Detention Action Press Release
Wednesday 5 February 2020
London – for immediate release


Human Rights charity Detention Action has issued a legal challenge over the Home Office’s failure to provide effective access to legal advice to those held in Immigration Removal Centres (IRCs). The challenge follows ongoing mobile phone signal outage in the Heathrow detention centres, which has left those facing imminent removal from the UK unable to contact their solicitors or NGOs that assist with referrals to solicitors. Detention Action is seeking to compel the Home Office to issue alternative SIM cards and to ensure that anyone facing removal is given adequate time to access legal advice.

On Tuesday 3rd February, Supperstone J in the High Court issued an Order requiring the Home Secretary to file a written response to the application for interim relief by 4pm on Thursday 6 February 2020.

The phone outage coincided with the crucial period leading up to removal charter flights that went ahead on 29 January to Nigeria and Ghana and on 30 January to France.

As the outage continues, a third charter flight to Jamaica has been scheduled for 11 February, despite concerns over the ability of those affected to seek legal advice in relation to their intended removal. If it goes ahead, this will be only the second charter to Jamaica since the Windrush scandal broke in 2017.

The legal challenge concerns weeks of disruption to Lycamobile signal in Harmondsworth and Colnbrook IRCs, the closest detention centres to Heathrow Airport that act as the staging post for many removals from the UK. Phone signal has been severely disrupted since early January 2020 due to a fault with an O2 mobile phone mast in the area.
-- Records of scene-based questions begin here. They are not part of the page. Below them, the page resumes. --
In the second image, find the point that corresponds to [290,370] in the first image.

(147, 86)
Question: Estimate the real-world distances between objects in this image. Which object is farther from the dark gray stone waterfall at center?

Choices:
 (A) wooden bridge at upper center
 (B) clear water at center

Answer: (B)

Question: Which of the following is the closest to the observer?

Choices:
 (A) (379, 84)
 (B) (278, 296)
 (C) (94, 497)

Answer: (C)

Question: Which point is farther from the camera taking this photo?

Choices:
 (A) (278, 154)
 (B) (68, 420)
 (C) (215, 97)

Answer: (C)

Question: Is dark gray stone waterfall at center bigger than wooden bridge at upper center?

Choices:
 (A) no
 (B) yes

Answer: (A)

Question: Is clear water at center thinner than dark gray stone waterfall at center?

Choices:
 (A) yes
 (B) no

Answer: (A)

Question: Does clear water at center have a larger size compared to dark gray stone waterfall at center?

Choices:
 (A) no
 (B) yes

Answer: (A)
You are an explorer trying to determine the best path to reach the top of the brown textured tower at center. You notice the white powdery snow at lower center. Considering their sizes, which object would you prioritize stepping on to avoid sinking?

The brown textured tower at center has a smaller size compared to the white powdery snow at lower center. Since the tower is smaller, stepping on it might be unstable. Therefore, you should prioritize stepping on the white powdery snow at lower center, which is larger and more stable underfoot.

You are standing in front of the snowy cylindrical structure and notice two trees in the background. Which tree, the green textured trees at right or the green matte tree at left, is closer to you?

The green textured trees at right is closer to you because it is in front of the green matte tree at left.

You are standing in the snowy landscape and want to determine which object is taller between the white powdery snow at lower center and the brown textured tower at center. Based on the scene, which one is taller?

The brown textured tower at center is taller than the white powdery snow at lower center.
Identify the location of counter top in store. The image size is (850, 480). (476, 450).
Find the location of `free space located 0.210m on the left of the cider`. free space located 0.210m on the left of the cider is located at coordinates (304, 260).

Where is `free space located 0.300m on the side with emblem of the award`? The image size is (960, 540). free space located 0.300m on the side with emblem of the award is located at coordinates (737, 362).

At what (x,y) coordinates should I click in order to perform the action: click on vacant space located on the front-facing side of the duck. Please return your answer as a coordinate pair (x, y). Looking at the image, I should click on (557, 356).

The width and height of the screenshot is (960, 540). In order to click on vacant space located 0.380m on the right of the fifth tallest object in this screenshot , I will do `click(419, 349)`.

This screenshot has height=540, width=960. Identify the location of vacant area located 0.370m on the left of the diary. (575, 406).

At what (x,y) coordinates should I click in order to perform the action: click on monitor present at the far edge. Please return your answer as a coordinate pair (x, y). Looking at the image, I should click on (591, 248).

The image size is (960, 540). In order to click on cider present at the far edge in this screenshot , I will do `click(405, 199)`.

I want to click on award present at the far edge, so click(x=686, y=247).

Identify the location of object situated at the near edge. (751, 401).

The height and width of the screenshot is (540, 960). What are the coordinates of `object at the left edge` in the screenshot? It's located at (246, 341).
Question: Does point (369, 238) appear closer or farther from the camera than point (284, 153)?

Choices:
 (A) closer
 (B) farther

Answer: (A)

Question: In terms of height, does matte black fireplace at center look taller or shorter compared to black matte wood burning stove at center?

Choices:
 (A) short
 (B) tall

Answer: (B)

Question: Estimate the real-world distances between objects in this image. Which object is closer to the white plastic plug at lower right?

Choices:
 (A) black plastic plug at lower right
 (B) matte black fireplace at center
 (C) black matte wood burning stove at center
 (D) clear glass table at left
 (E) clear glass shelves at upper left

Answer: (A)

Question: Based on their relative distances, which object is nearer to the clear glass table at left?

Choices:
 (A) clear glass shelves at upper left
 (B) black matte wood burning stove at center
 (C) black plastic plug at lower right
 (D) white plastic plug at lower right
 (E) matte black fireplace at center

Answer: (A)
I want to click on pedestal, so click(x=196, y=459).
Mobile phones provided by the Home Office at the outset of detention are the principal means by which those held in IRCs are able to access legal assistance, contact their solicitors and families, and access support services.

The challenge argues that the Home Office’s failure to provide an adequate means of communication breaches both Home Office policy (see note 3 below) and the common law right of access to legal advice and the courts. It seeks to compel the Home Office to immediately provide SIM cards for alternative providers in order to ensure that no one will be removed from the UK without being afforded effective access to legal advice and assistance.

During the ongoing outage period, Detention Action’s casework service has experienced a sharp drop-off in enquiries from people held in Harmondsworth and Colnbrook IRCs and has been unable to contact 30 clients. Where contact has been possible, Detention Action’s clients have described major problems in being able to contact their legal representatives.

Those held in immigration detention often have an acute and urgent need for legal advice and assistance, for example to challenge their detention or to assess the merits of challenging an order for their removal to the country in which they claim to be at risk of persecution. Their right to effective access to legal advice and assistance is a fundamental constitutional right, guaranteed at common law.

Bella Sankey, Director of Detention Action, said: “If you’re locked up in a detention centre and face being sent back to a country where your life is in danger, phone signal is a lifeline not a luxury. Your phone is your connection to the outside world, and the only means to defend yourself against a wrongful removal.

“The remedy for this situation is simple, and the Home Office must ensure that anyone it intends to remove from the UK has access to adequate legal support.”

David Lammy, MP for Tottenham, said: “This technological failure is having very human consequences and the Home Office must start taking notice.

“People are being locked up in immigration detention centres, families are being ripped apart, and people who thought the UK was their home are facing removal on 11 February to a country they do not know. All without proper access to a lawyer, a most basic element of British justice.

“The devastating effects of the Windrush scandal should be very much in the forefront of the Home Secretary’s mind as she considers this important legal challenge and the upcoming charter flight to Jamaica scheduled by her department amid serious problems with access to justice.”

For media enquiries please contact Matthew Leidecker on 07950387130 or by email to
Spokespeople are available for broadcast interview.
Notes to editors:
1. Detention Action is a national charity established in 1993 that seeks to defend the rights and improve the welfare of people in immigration detention by combining support for individuals with campaigning for policy change. Detention Action works in Harmondsworth and Colnbrook IRCs near Heathrow Airport in London, Morton Hall IRC in Lincolnshire, and with people held under immigration powers in London prisons. We work with around 1000 individuals held in detention each year.
2. High Court Order of Tuesday 3rd February, along with grounds and witness statement, is available on request.
3. The relevant Home Office policies are:
The Detention Services Operating Standards manual for IRCs stipulates as a standard, “to ensure that detainees are aware of their right to legal representation and have access to it.”
Detention Services Orders (DSOs)
– DSO 05/2018: Mobile phones, internet enabled devices, and cameras.
– DSO 06/2013: Reception, induction and discharge checklist and supplementary guidance.
– DSO 03/2014: Sets out the requirements for the Service of Removal Directions, including the necessary minimum notice periods (72 hours, of which 2 days including the last 24 hours must be working days, for normal enforcement cases; 5 working days for third-country cases; 5 working days for charter flights with special arrangements).

– DSO 05/2018: All detainees must be provided with  a mobile phone (unless they have a personal mobile phone with no camera or internet connectivity, in which case they must be allowed to keep their own basic phone).